EXCERPTED RECORDS »

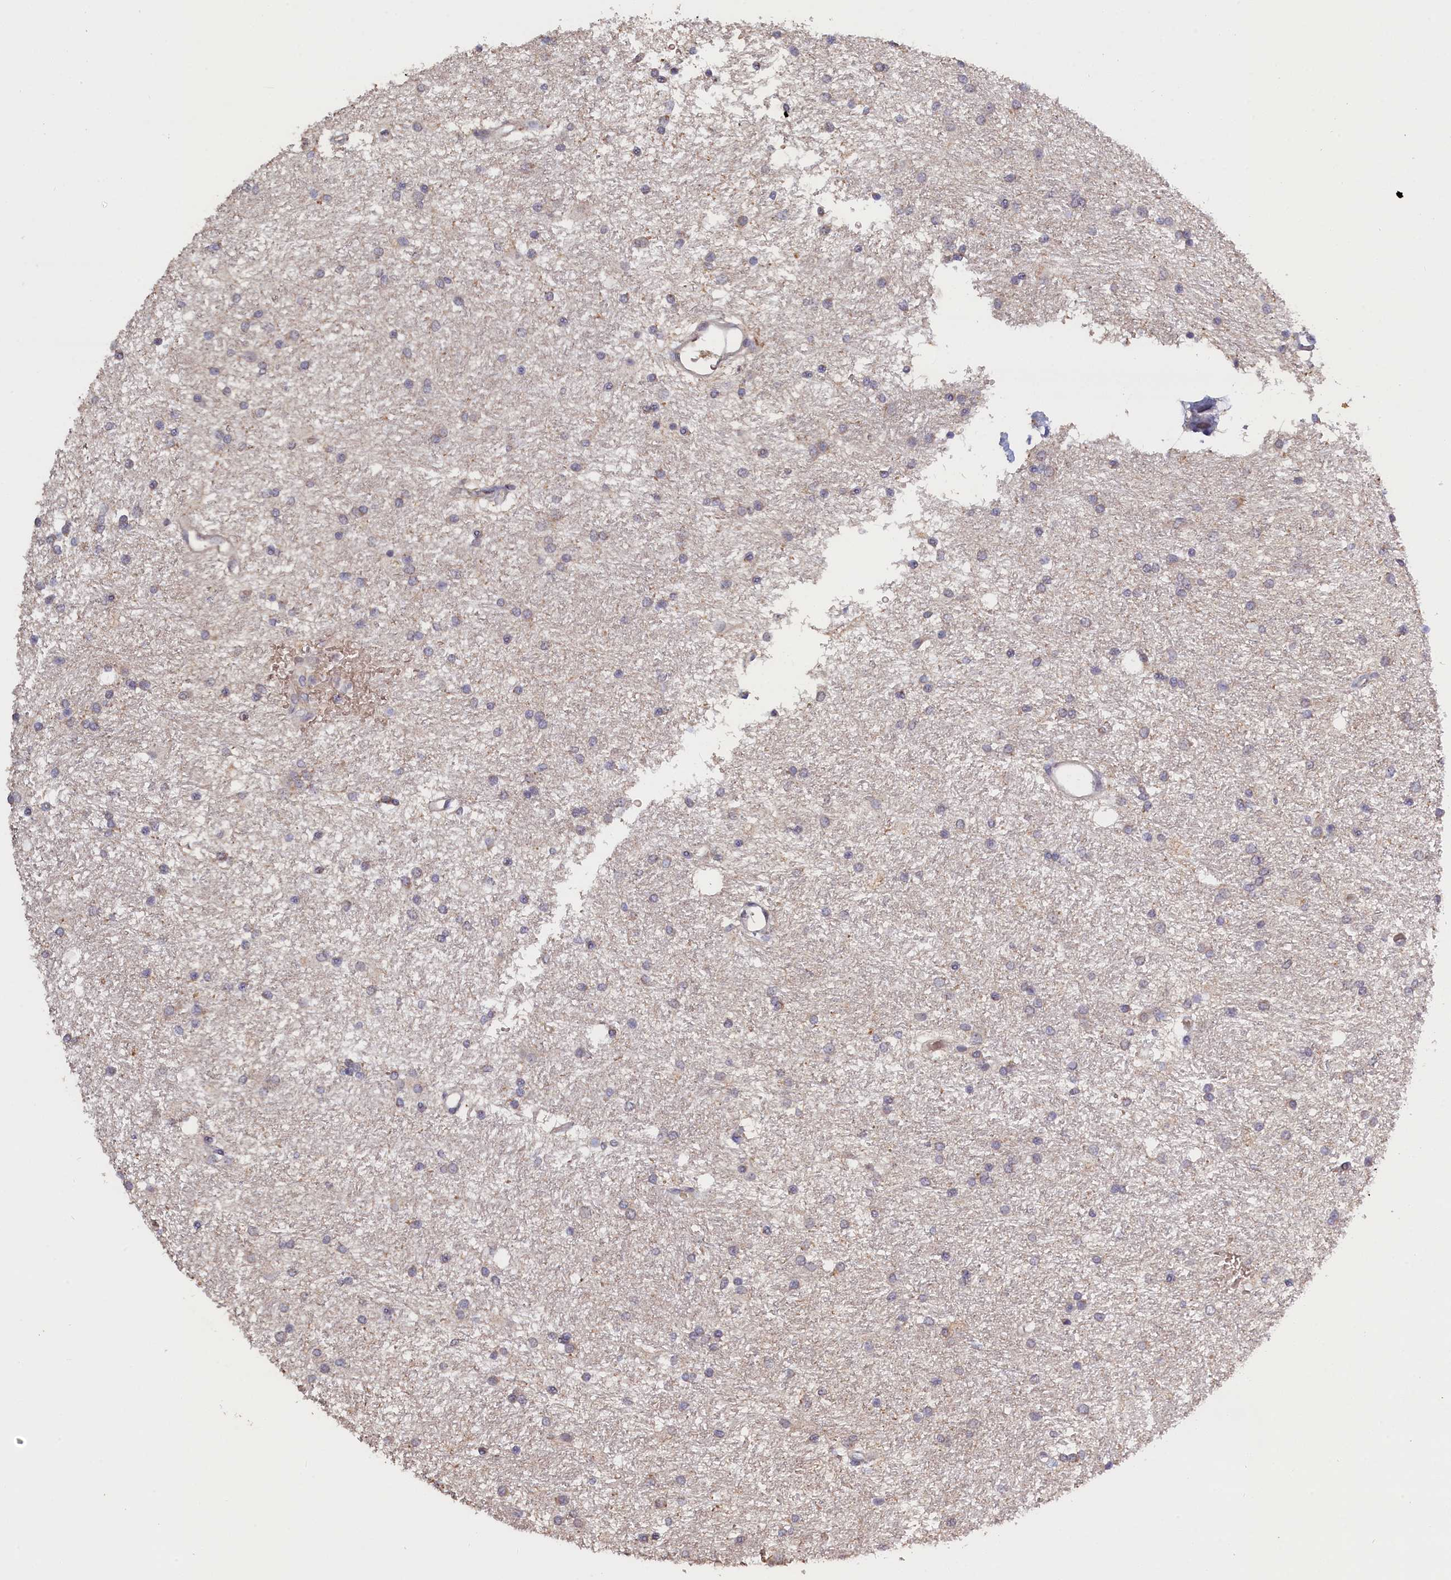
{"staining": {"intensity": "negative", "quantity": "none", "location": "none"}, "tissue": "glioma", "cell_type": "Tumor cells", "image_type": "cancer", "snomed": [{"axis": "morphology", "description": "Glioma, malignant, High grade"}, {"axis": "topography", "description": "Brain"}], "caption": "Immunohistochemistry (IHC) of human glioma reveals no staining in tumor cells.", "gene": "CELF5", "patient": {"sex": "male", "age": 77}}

--

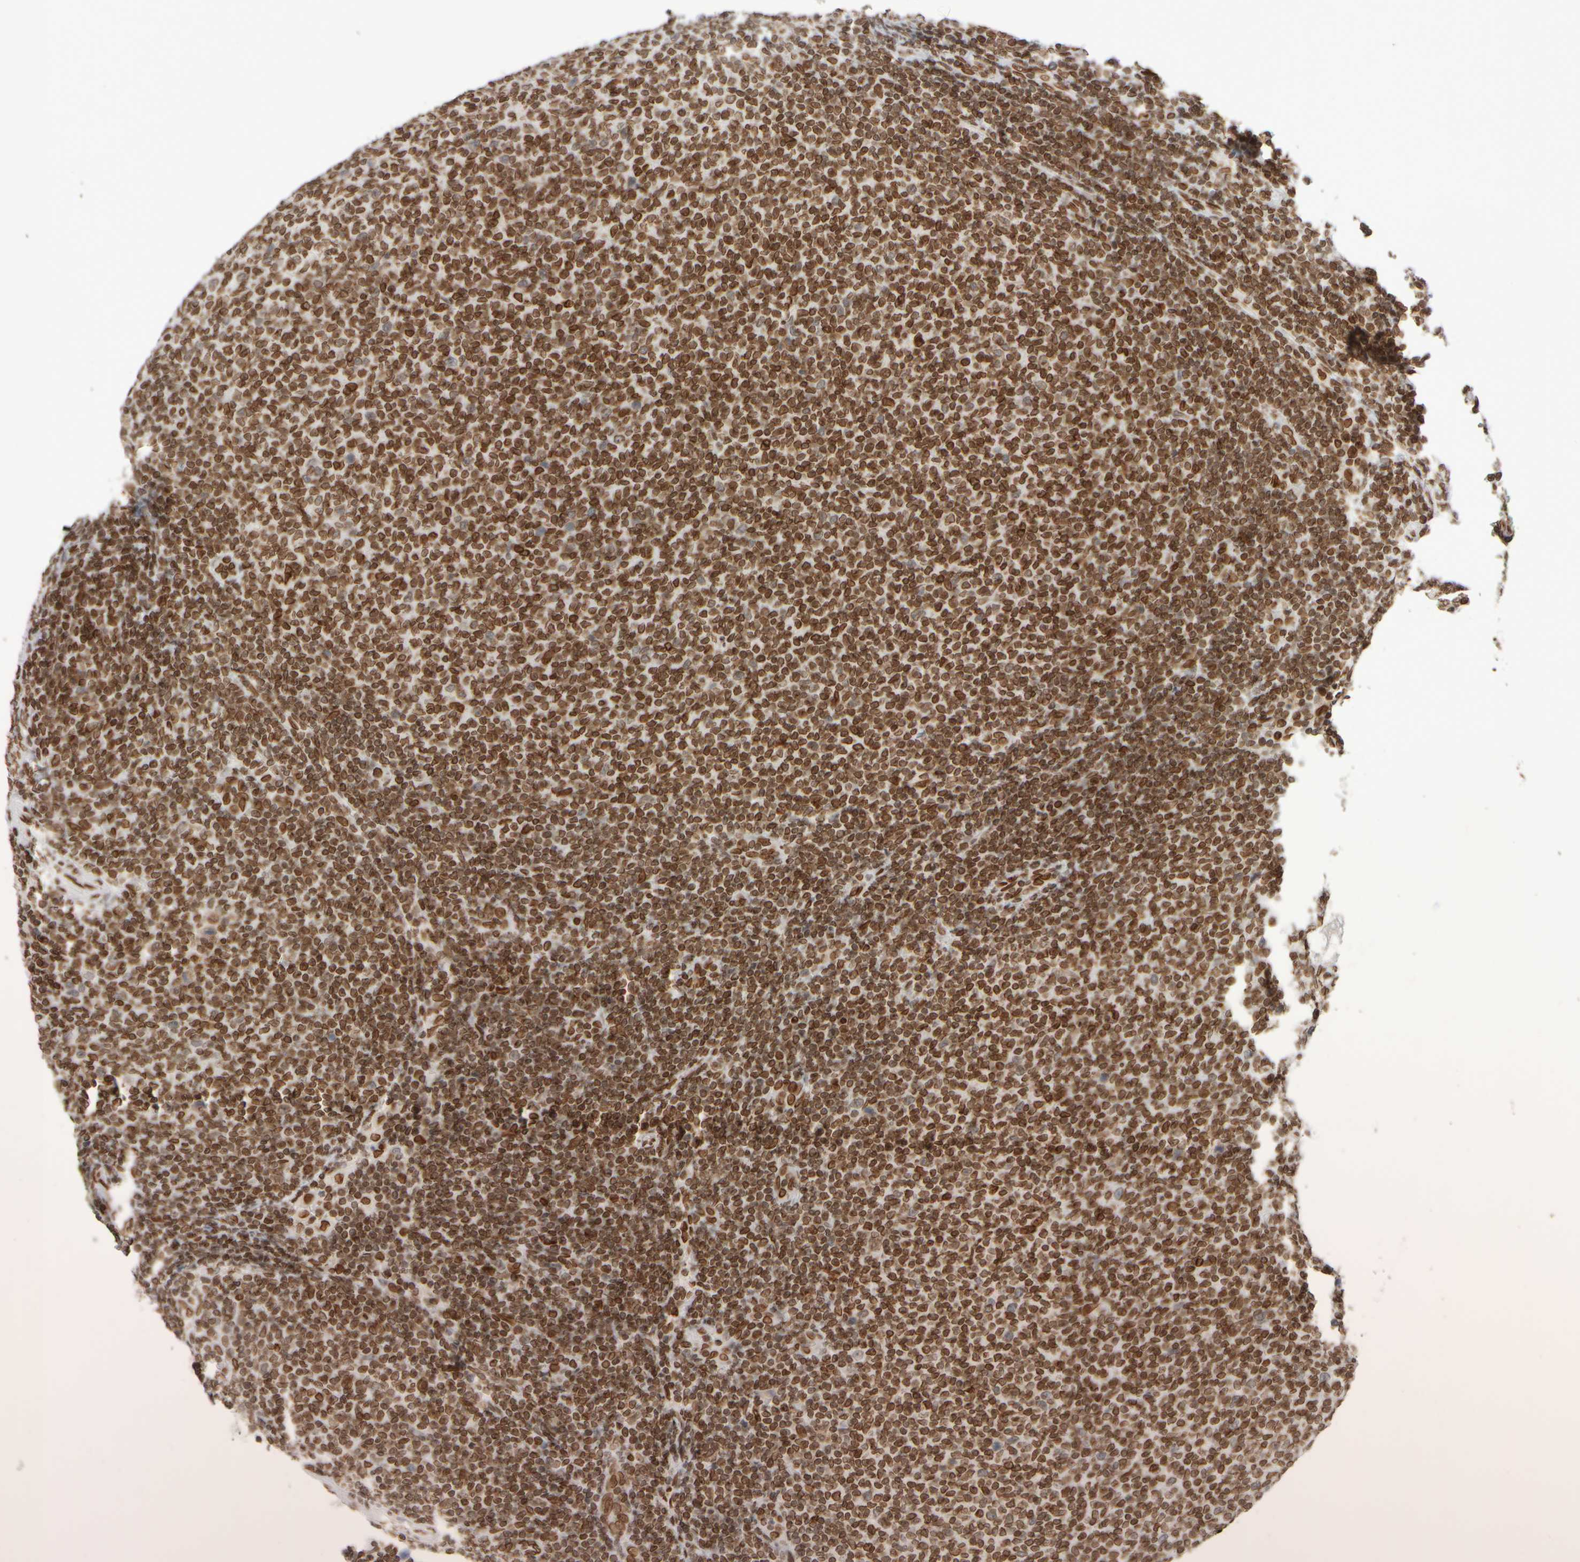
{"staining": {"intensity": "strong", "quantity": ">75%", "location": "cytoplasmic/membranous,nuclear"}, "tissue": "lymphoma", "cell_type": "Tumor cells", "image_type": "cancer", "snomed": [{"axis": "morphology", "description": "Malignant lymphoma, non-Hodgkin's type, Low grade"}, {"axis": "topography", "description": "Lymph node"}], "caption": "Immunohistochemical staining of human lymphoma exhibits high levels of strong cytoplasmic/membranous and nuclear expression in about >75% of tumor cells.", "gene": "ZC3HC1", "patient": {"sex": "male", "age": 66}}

==

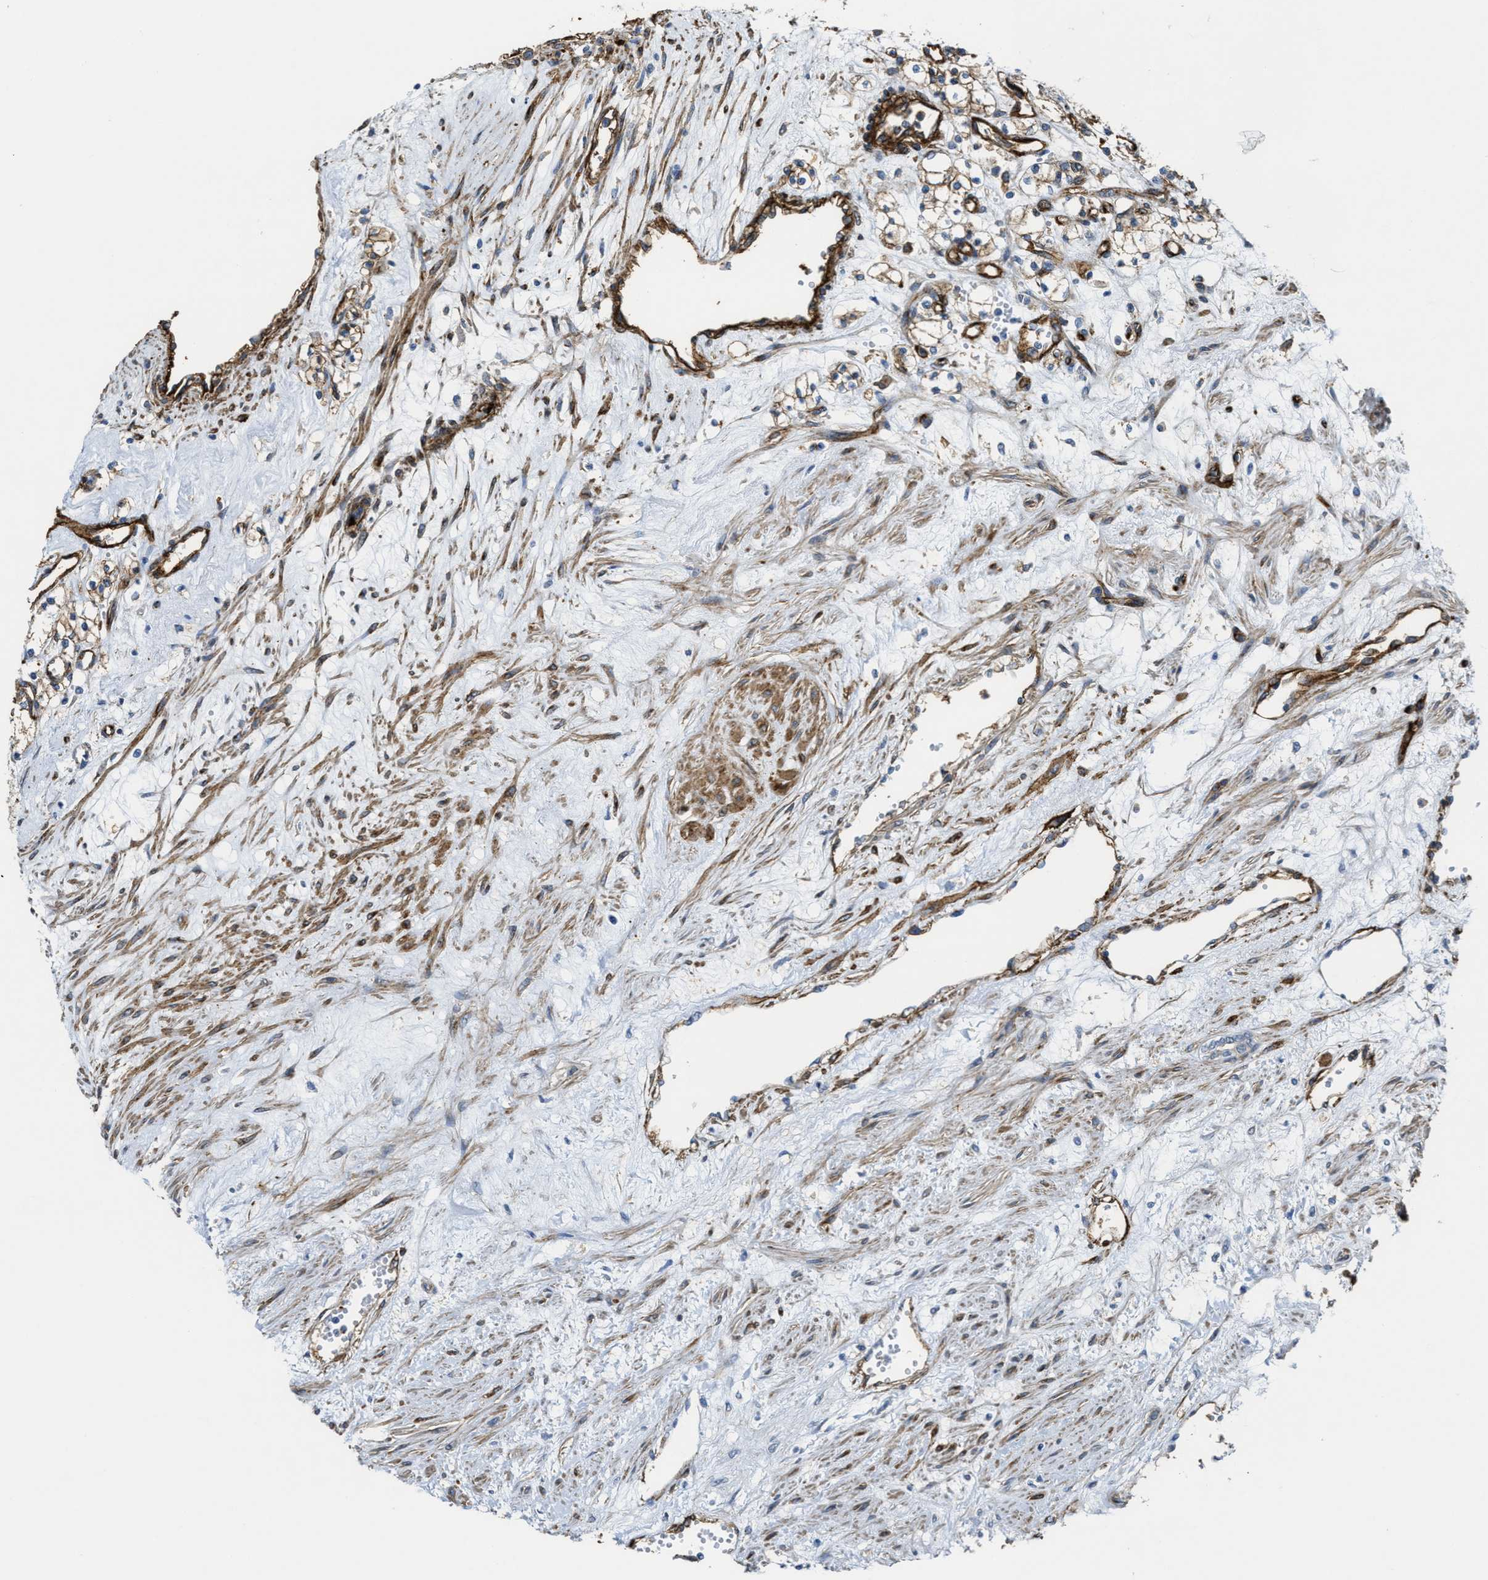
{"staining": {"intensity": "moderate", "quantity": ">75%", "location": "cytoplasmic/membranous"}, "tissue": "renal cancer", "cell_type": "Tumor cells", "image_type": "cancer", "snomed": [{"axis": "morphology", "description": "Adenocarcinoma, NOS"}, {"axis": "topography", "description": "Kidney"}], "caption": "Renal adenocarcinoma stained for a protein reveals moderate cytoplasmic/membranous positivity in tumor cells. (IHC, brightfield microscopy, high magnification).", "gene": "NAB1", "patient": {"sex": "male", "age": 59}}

TASK TO COMPLETE » Review the material and copy each line in which the word "reveals" appears.

RESPONSE AREA »
{"staining": {"intensity": "negative", "quantity": "none", "location": "none"}, "tissue": "glioma", "cell_type": "Tumor cells", "image_type": "cancer", "snomed": [{"axis": "morphology", "description": "Glioma, malignant, High grade"}, {"axis": "topography", "description": "Brain"}], "caption": "Immunohistochemistry (IHC) of human glioma reveals no staining in tumor cells.", "gene": "CELF5", "patient": {"sex": "male", "age": 77}}
{"staining": {"intensity": "moderate", "quantity": ">75%", "location": "cytoplasmic/membranous"}, "tissue": "renal cancer", "cell_type": "Tumor cells", "image_type": "cancer", "snomed": [{"axis": "morphology", "description": "Adenocarcinoma, NOS"}, {"axis": "topography", "description": "Kidney"}], "caption": "Renal adenocarcinoma stained for a protein reveals moderate cytoplasmic/membranous positivity in tumor cells. (IHC, brightfield microscopy, high magnification).", "gene": "NAB1", "patient": {"sex": "male", "age": 59}}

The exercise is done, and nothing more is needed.